Option A: Buy a speaker selector unit that accepts several sets of speakers and allows one or more pair to be played at a time. Monster has a unit that accepts six pairs and claims that all can be run at once safely. Any opinions? Any other selector units recommended?
Option B: Run my source (i.e. turntable or cd player) into Amp A, go tape out from Amp A to tape in Amp B, go tape out from Amp B to tape in Amp C, etc. Run one pair of speakers from each amp. Turn 'em all on at once but I'm afraid this might lead to (in the words of Journey) "when the lights go down in the city."

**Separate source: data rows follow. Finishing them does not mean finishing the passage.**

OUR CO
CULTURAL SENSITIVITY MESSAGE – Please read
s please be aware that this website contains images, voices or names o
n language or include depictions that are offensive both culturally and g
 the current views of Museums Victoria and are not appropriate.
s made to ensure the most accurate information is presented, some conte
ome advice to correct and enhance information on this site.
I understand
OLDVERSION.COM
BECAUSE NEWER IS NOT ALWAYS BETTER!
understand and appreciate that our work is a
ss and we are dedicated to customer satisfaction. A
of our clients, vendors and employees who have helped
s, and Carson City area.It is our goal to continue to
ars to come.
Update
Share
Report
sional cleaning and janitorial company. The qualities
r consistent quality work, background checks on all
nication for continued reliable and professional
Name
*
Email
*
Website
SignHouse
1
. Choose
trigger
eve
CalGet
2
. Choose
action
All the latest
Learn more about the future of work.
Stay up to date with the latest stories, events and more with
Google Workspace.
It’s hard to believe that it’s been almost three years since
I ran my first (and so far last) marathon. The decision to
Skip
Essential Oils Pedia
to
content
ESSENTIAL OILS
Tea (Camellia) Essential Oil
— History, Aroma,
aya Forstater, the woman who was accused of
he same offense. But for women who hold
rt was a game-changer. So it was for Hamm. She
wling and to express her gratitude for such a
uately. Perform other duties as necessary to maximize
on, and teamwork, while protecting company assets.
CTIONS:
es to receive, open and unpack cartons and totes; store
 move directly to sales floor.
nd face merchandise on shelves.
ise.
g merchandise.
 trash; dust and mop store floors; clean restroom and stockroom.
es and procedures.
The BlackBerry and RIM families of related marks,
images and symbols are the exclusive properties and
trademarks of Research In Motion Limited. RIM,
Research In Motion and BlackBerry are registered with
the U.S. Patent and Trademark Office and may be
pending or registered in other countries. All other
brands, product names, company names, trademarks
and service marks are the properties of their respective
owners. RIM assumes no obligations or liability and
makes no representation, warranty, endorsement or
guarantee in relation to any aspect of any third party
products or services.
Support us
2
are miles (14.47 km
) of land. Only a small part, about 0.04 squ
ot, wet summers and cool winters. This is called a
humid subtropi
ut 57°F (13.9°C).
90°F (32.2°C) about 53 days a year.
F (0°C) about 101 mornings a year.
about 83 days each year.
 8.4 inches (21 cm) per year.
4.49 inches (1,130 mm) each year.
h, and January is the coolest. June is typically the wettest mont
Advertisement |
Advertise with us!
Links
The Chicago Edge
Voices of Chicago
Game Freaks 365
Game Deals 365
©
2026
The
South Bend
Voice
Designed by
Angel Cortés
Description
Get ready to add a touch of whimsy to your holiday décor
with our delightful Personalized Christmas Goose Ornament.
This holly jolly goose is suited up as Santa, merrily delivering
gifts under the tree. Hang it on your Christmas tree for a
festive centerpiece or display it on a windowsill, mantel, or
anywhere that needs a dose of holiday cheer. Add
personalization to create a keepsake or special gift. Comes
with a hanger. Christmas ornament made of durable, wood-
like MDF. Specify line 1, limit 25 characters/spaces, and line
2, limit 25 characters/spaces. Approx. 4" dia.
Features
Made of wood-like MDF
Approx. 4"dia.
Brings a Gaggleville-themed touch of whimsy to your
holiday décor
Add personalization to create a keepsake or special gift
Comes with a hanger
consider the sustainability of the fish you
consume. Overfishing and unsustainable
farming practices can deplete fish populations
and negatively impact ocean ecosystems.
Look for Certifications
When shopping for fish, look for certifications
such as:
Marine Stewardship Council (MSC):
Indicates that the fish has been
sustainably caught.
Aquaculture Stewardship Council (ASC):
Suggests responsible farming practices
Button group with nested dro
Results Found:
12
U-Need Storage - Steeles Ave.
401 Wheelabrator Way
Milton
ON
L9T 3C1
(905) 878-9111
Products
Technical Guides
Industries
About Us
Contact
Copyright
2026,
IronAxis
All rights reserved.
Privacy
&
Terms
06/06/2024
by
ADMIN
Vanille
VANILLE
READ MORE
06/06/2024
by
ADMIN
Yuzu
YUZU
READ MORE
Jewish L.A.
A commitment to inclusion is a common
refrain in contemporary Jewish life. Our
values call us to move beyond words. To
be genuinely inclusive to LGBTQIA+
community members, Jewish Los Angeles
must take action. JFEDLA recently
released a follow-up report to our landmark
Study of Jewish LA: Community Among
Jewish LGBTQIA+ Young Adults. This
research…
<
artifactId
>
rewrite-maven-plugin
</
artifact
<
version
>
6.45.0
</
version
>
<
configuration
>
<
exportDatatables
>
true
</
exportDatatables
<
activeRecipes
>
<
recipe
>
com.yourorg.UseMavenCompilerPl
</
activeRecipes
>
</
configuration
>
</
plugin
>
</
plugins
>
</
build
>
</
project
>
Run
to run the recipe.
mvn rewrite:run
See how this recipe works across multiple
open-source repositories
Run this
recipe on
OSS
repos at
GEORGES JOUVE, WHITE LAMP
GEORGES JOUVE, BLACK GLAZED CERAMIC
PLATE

Anyone else have any experience running a wall of sound? I'm serious about this. (Unfortunately, Phil Spector is preoccupied at the moment.)
Follow Ups:
where i work(not high end or anything), we just use the monster switcher boxes as previously suggested for speaker switching as well as for multiple speaker demos.
-j
Will certainly work and won't cause any serious problems. I'm assuming you already own the extra integrated amps, or this could get expensive too. If you're using different makes/models of amps and or speakers, exactly matching levels so all speakers are at the same output might be a little tedious, but certainly doable.Or, you could just buy a pair of Magneplanars! :)
impedance matching speaker hub that will let you play all the speakers at the same time but............unless you have either a)volume control for each pair of speakers or b)identical speakers..... the output from each pair will be different because of their differing sensitivities.multi speaker switchers with individual volume controls get very expensive very fast as you add more pairs of speakers.
If amp A has a pre-out not a "tape out" that might option B might work. You need a variable out unless you want/can control volume seperately on each amp.